Two things will undoubtedly happen when you start counting calories. You’ll probably be shocked at how far off the mark you are from what you imagined your eating habits looked like, and you’ll find that writing down everything that you eat is a strong motivation for making better food choices. It is hard to dodge the truth when it’s right in front of you in black and white. Even if you’re not going on a prolonged diet, try counting calories for a few days every year as a way to check your status. It can be a real eye-opener. If you’re struggling to lose weight and can’t figure out why you’re not making any progress, you can gain some invaluable insights by examining your daily caloric intake.
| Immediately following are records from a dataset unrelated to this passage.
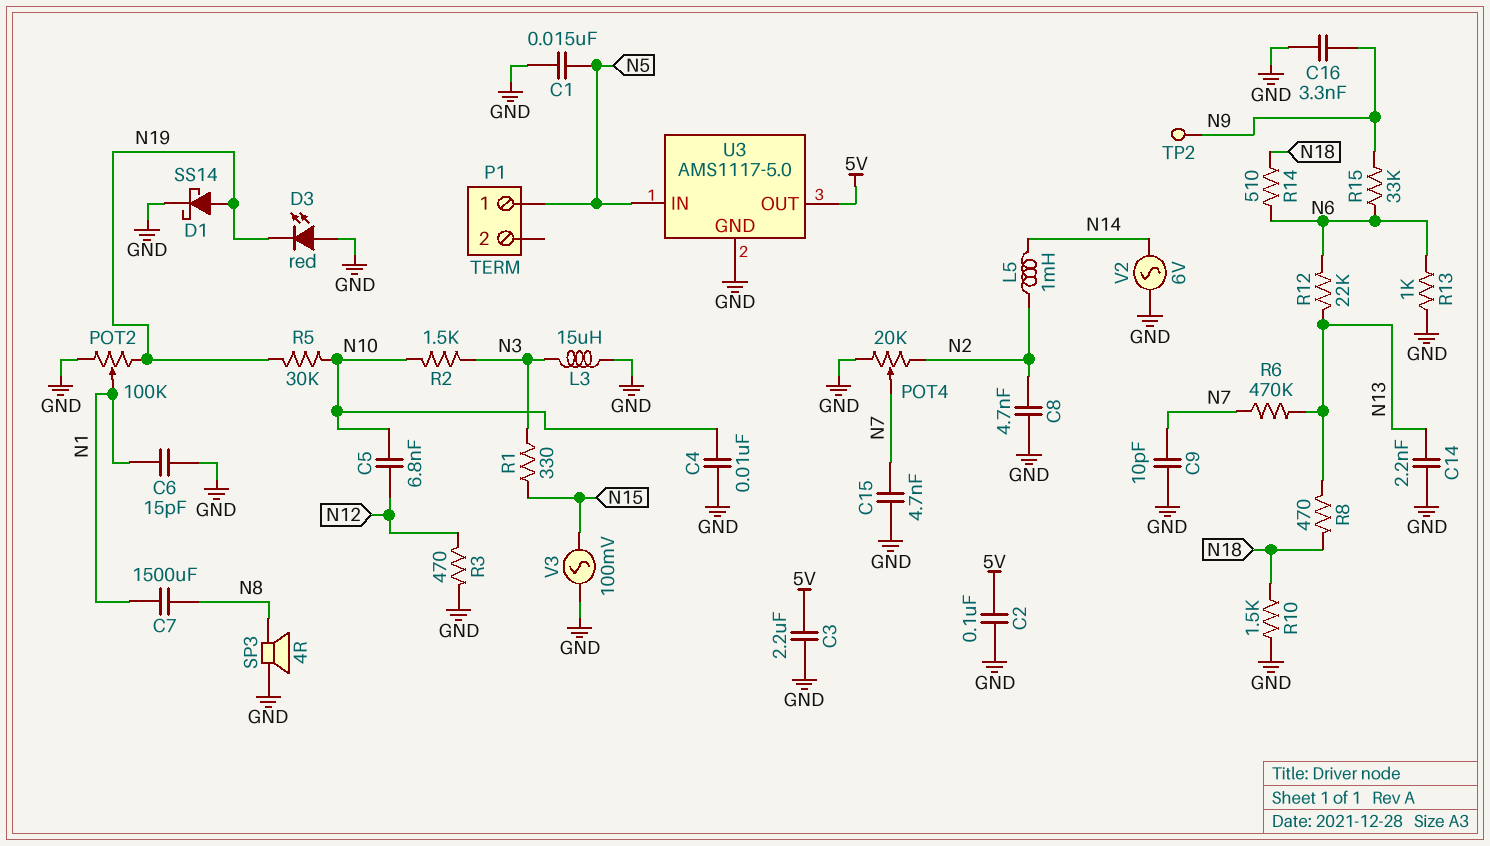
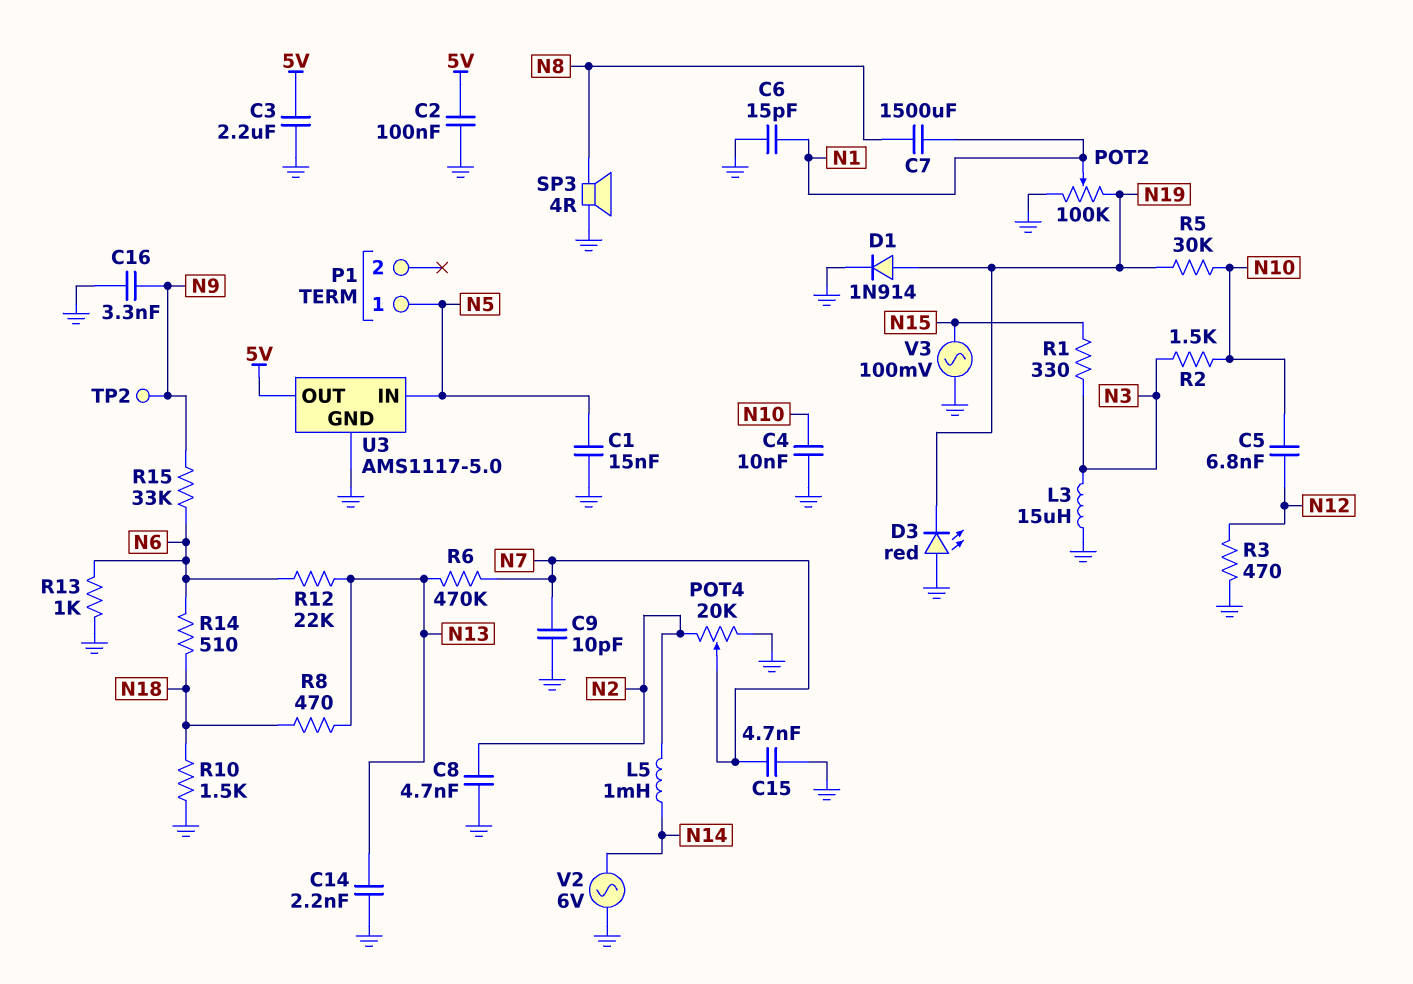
D1: schottky SS14 (A N19, K GND) -> diode 1N914 (A N19, K GND)

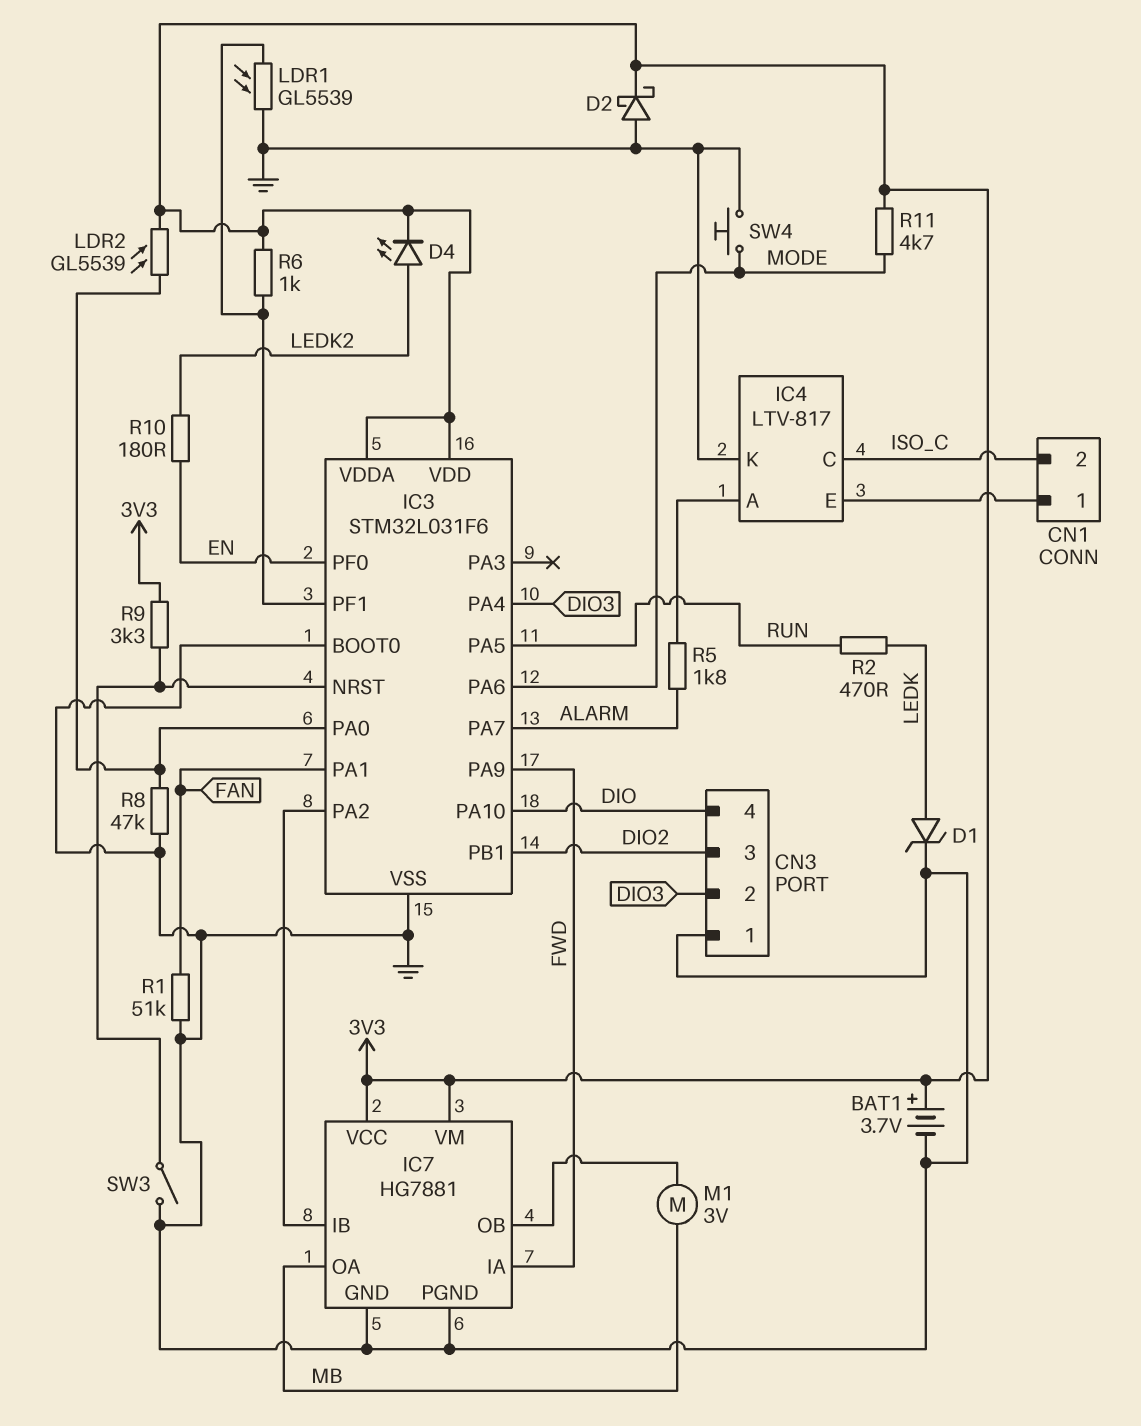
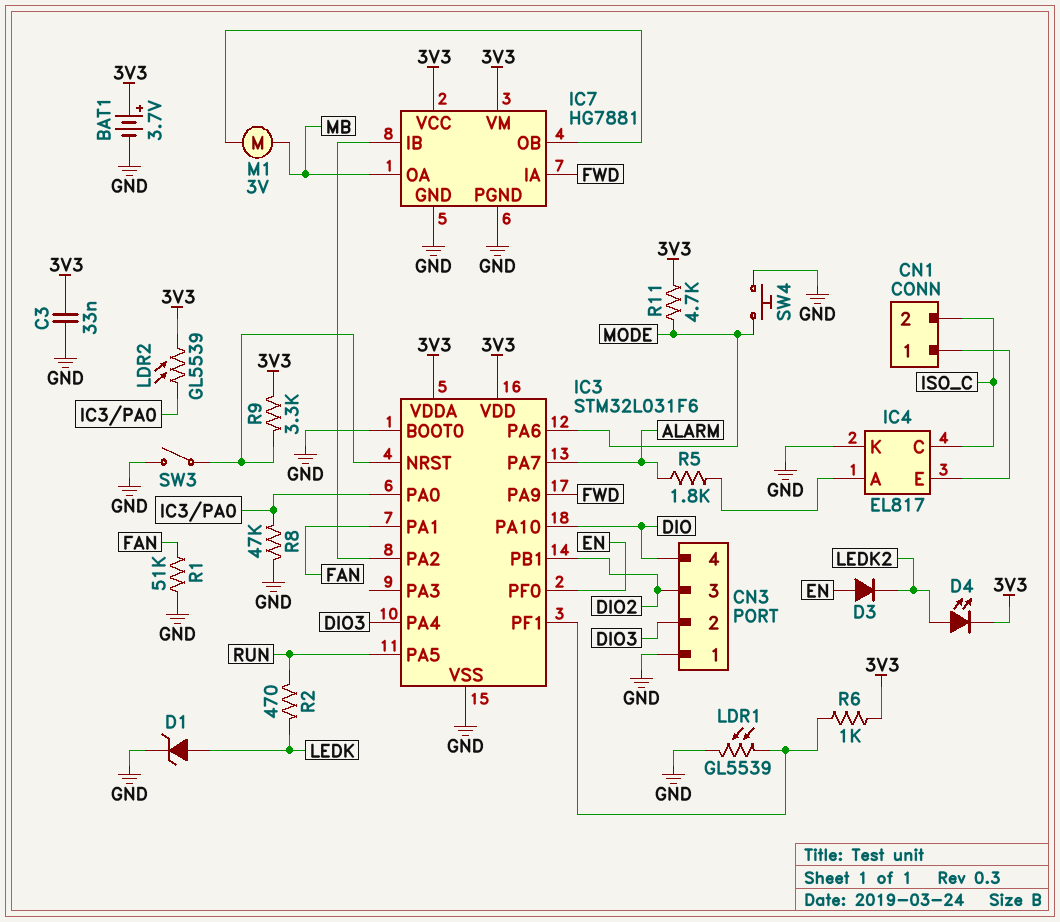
C3: none -> 33nF (3V3, GND)
D2: schottky (A GND, K 3V3) -> none
D3: none -> diode (A EN, K LEDK2)
IC4: LTV-817 -> EL817
R10: 180 (EN, LEDK2) -> none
You’ll probably be surprised how many calories are in those little late-night snacks that you can’t resist, or the giant frappuccino that you sneak in on your lunch break. Calorie counting can be difficult, but there are ways to make it easier. Try counting the daily servings that you have of the different essential food groups. The US government has an excellent website called: mypyramid.gov. Here you can customize your own food pyramid with suggested servings of each food group. You’ll probably see suggestions like: 6 oz of whole grains per day, 6 oz of lean meat daily, 2 ½ cups of vegetables per day, etc.
By tracking your food in simple identifiable units like this, you’ll be able to stay on track without a lot of the tedium that goes into adding up specific numbers of calories all the time. Mypyramid.gov also gives you tips on how best to prepare foods from each food group. Suggestions like sticking to lean meat that is baked, broiled or grilled can be the difference that helps you to eat as smart as possible. There are all kinds of other supporting materials that help you estimate portion sizes, and even break down complicated foods like pizza into the separate food groups.
You’re much more likely to find balance in your daily diet if you stick to a pyramid structure for counting calories. It helps you to see what you’re eating broken down into proportions each day. If you find yourself struggling to stay under your calorie limit for the day, try a meal replacement supplement. This is a great way to treat yourself to a low calorie meal with plenty of protein (the best type of meal replacements use whey protein, low in fat and extremely high in protein), and lots of extra nutrients to give you a nice boost during the day. You’ll be surprised how much this can help you cut down calories without sacrificing nutrition.
Embrace the truth, start counting calories, and pay attention to the results, you’ll be surprised at how much progress you can make when you see clearly where you are and where you want to be.